Naomi Rose of the Washington-based Humane Society of the United States, maintained the signals could still do damage.

``These signals, depending on frequency, could travel quite a distance and could even wrap around the island,'' said Rose, a marine mammal scientist. ``One could argue that they fled the area where the sonar was being transmitted.''

Another U.S. marine biologist here to investigate, Charles Potter of the Smithsonian Institute, said the number of whales beached is ``extremely unusual. But he said the postmortems showed the whales had suffered no physical damage, such as broken ear drums.

Balcomb said the mammals included several deep-water beaked whales, goose beaked whales measuring 16-19 feet, dense beaked whales measuring 10-13 feet, baleen whales measuring up to 27 feet and some small minke whales.

Michael Breynan, director of the Bahamian Fisheries Department, said he was working with U.S. scientists to try to determine the cause. Breynan said his department kept no records of beached whales but added: ``I am not aware of any similar incident (having occurred) in the Bahamas.''

He said further tests on the dead whales would be carried out in the United States, a process that could take months.

Smith said the exercise was testing for upgrades of what the Navy calls the Directional Command Activated Sonobuoy System.

The exercise involved a Navy P-3 aircraft dropping two buoys north of Abaco, one as close as 35 miles to the island, the other 70 to 75 miles from the island. One buoy emitted a sonar signal which was received by the other, and a submarine was moving between the two buoys.

He said the exercise had nothing to do with low frequency active sonar, a new and controversial system that transmits sonar pulses so loud they can match the roar of a rocket launch.

The U.S. National Marine Fisheries Service, responsible for overseeing all U.S. actions that could affect the environment at home or abroad, said it approved the Navy's environmental assessment for its exercise.

Roger Gentry, coordinator of the service's acoustics team, said the exercises shouldn't have affected the whales. ``Yet we have beached whales.''

The service has also sent veterinarians and acoustic experts to investigate.

Marine scientists have been expressing growing concern in recent years about the possible effects of man-made noises on marine mammals who rely on their hearing perhaps more than their sight.

``We already know from preliminary research that's been done that there are some problems with man-made noise in the marine environment,'' said Rose of the Humane Society.

However, other experts have been quick to point out that none of the research has been able to conclusively blame man-made noise for events such as the whale beachings in the Bahamas.
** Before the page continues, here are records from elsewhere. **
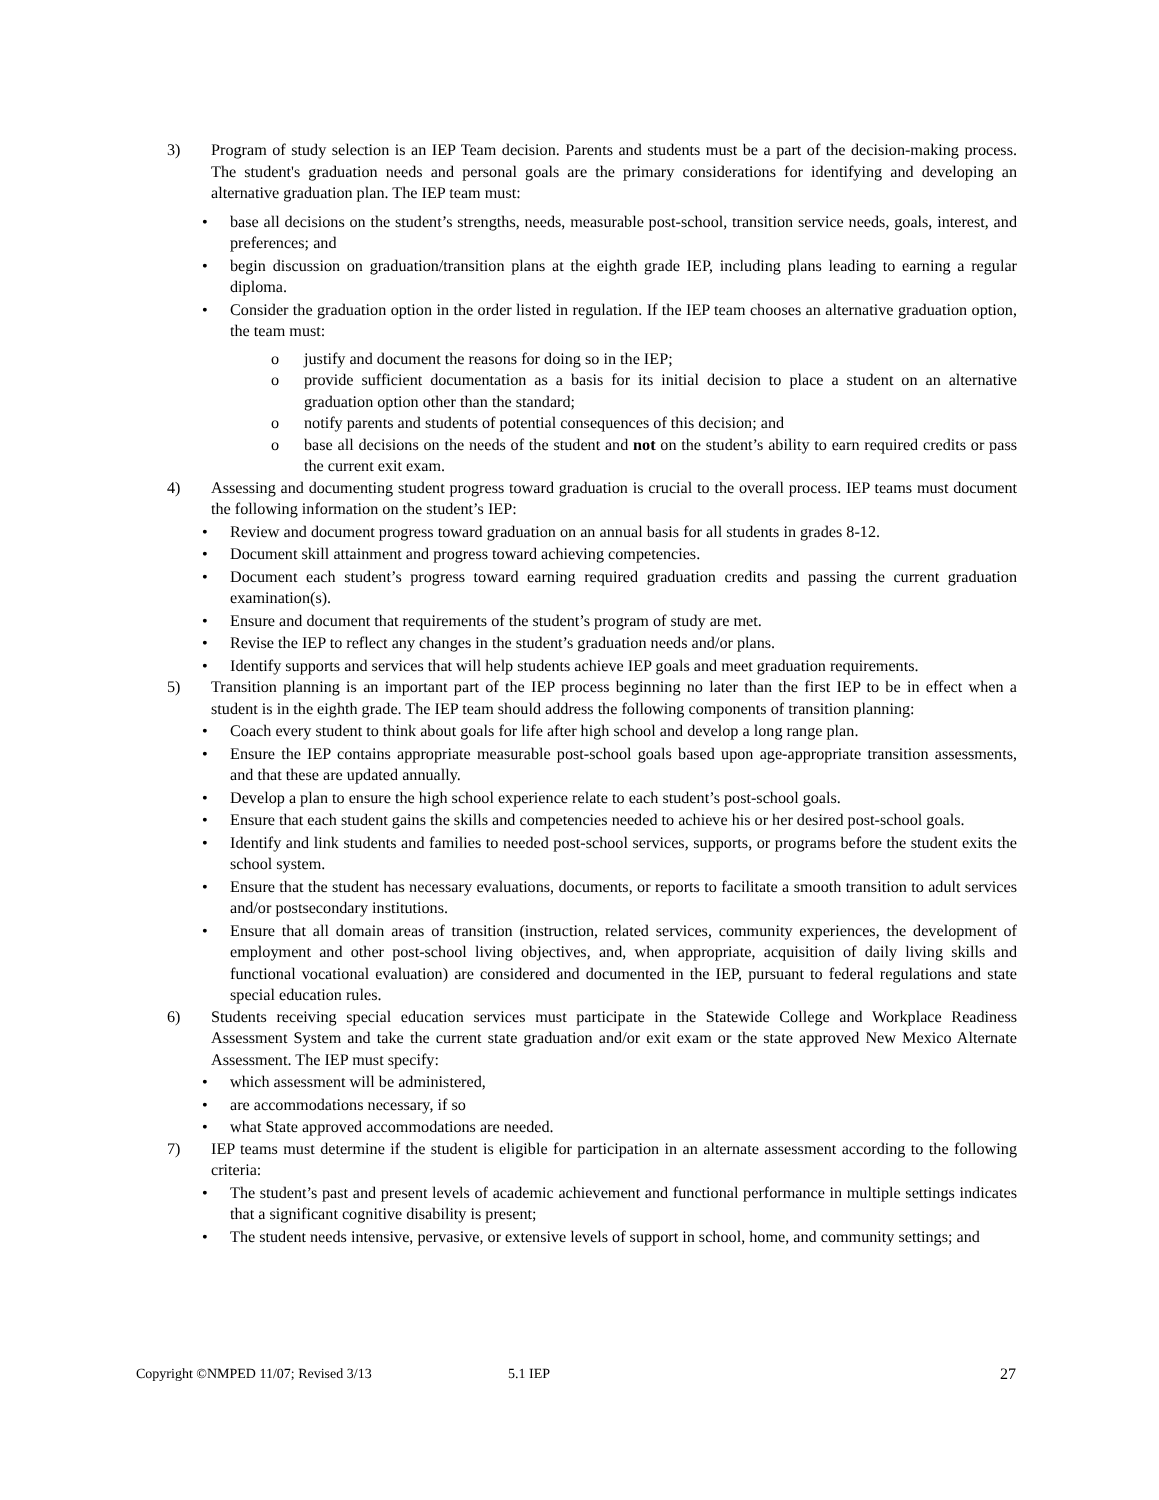3) Program of study selection is an IEP Team decision. Parents and students must be a part of the decision-making process. The student's graduation needs and personal goals are the primary considerations for identifying and developing an alternative graduation plan. The IEP team must:
• base all decisions on the student’s strengths, needs, measurable post-school, transition service needs, goals, interest, and preferences; and
• begin discussion on graduation/transition plans at the eighth grade IEP, including plans leading to earning a regular diploma.
• Consider the graduation option in the order listed in regulation. If the IEP team chooses an alternative graduation option, the team must:
o justify and document the reasons for doing so in the IEP;
o provide sufficient documentation as a basis for its initial decision to place a student on an alternative graduation option other than the standard;
o notify parents and students of potential consequences of this decision; and
o base all decisions on the needs of the student and not on the student’s ability to earn required credits or pass the current exit exam.
4) Assessing and documenting student progress toward graduation is crucial to the overall process. IEP teams must document the following information on the student’s IEP:
• Review and document progress toward graduation on an annual basis for all students in grades 8-12.
• Document skill attainment and progress toward achieving competencies.
• Document each student’s progress toward earning required graduation credits and passing the current graduation examination(s).
• Ensure and document that requirements of the student’s program of study are met.
• Revise the IEP to reflect any changes in the student’s graduation needs and/or plans.
• Identify supports and services that will help students achieve IEP goals and meet graduation requirements.
5) Transition planning is an important part of the IEP process beginning no later than the first IEP to be in effect when a student is in the eighth grade. The IEP team should address the following components of transition planning:
• Coach every student to think about goals for life after high school and develop a long range plan.
• Ensure the IEP contains appropriate measurable post-school goals based upon age-appropriate transition assessments, and that these are updated annually.
• Develop a plan to ensure the high school experience relate to each student’s post-school goals.
• Ensure that each student gains the skills and competencies needed to achieve his or her desired post-school goals.
• Identify and link students and families to needed post-school services, supports, or programs before the student exits the school system.
• Ensure that the student has necessary evaluations, documents, or reports to facilitate a smooth transition to adult services and/or postsecondary institutions.
• Ensure that all domain areas of transition (instruction, related services, community experiences, the development of employment and other post-school living objectives, and, when appropriate, acquisition of daily living skills and functional vocational evaluation) are considered and documented in the IEP, pursuant to federal regulations and state special education rules.
6) Students receiving special education services must participate in the Statewide College and Workplace Readiness Assessment System and take the current state graduation and/or exit exam or the state approved New Mexico Alternate Assessment. The IEP must specify:
• which assessment will be administered,
• are accommodations necessary, if so
• what State approved accommodations are needed.
7) IEP teams must determine if the student is eligible for participation in an alternate assessment according to the following criteria:
• The student’s past and present levels of academic achievement and functional performance in multiple settings indicates that a significant cognitive disability is present;
• The student needs intensive, pervasive, or extensive levels of support in school, home, and community settings; and
Copyright ©NMPED 11/07; Revised 3/13 5.1 IEP 27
-- Moby (@ .), March 22, 2000

Answers

When the "Empress" was installed in the Mobile Bay area, there was a (hastily)muted outcry on behalf of marine life. Environmentalists also feared for human side effects, but little good it did them.

This area of the Gulf Coast has an anamlous pattern of nueral defects, congenital and acute. And this is saying a great deal, because the Gulf Coast is a sink of (allegedly) enviornmentally induced health problems.

The Navy also has the subsidy for investigating satellite influence on system performance (cf recent sircraft problems). Navy also running the sub GMT displays for public consumption on research sites.

Heads up, homeboys. Old hand sounding alert.Not enough to observe,may be time to implement corrective action-if possible.